• TASK:
Write out every item again, switching "pose" to "camera" wherever it appears and keeping the rest unchanged. Leave the pictures out.
--- BEGIN RECORDS SUPPLIED ---
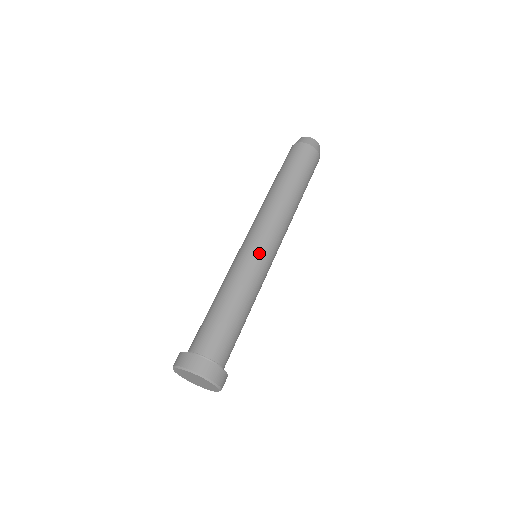
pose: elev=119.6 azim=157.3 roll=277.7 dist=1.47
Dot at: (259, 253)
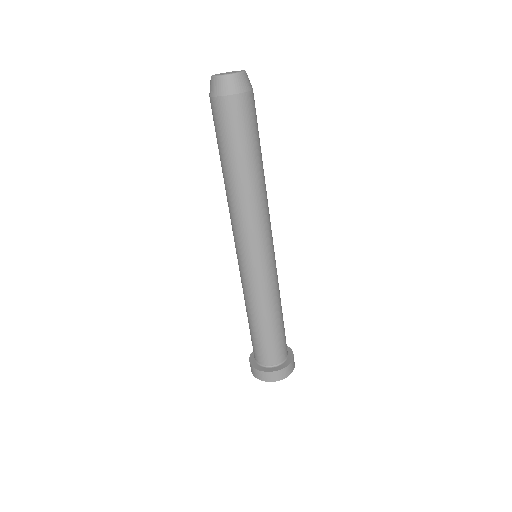
Dot at: (270, 265)
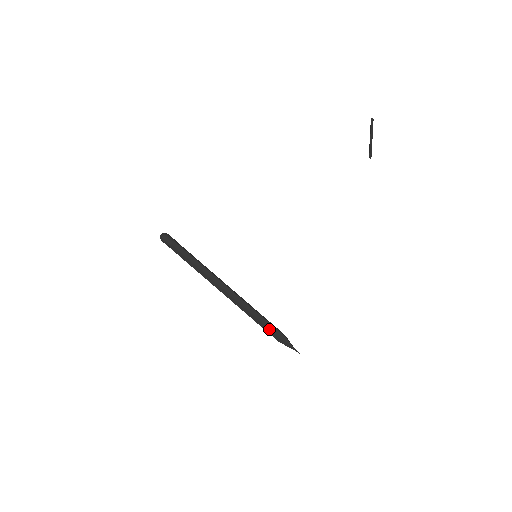
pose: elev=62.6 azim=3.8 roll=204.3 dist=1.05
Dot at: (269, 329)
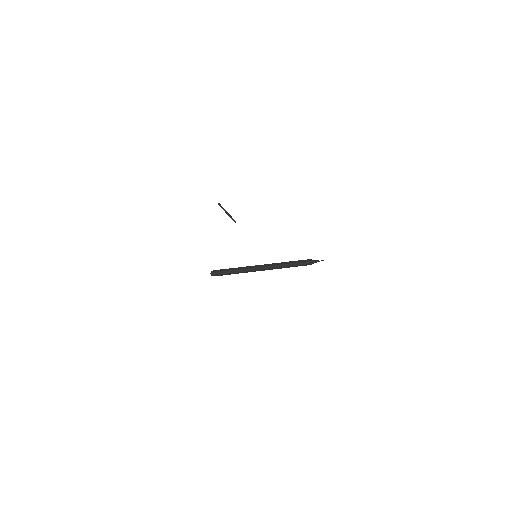
Dot at: (301, 262)
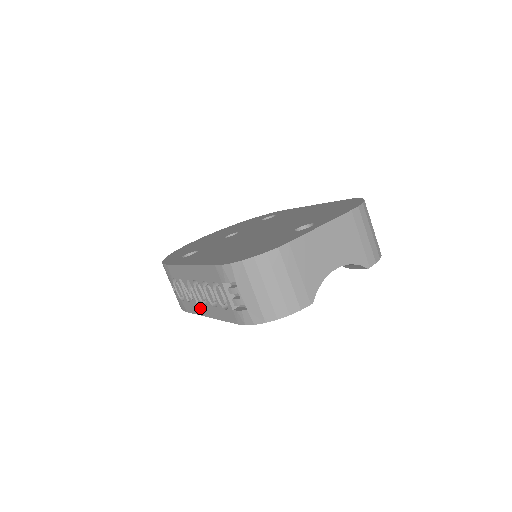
--- END RECORDS SUPPLIED ---
• RESPONSE:
camera: elev=119.6 azim=157.3 roll=277.7 dist=1.47
Dot at: (259, 253)
Dot at: (270, 265)
camera: elev=62.6 azim=3.8 roll=204.3 dist=1.05
Dot at: (269, 329)
Dot at: (301, 262)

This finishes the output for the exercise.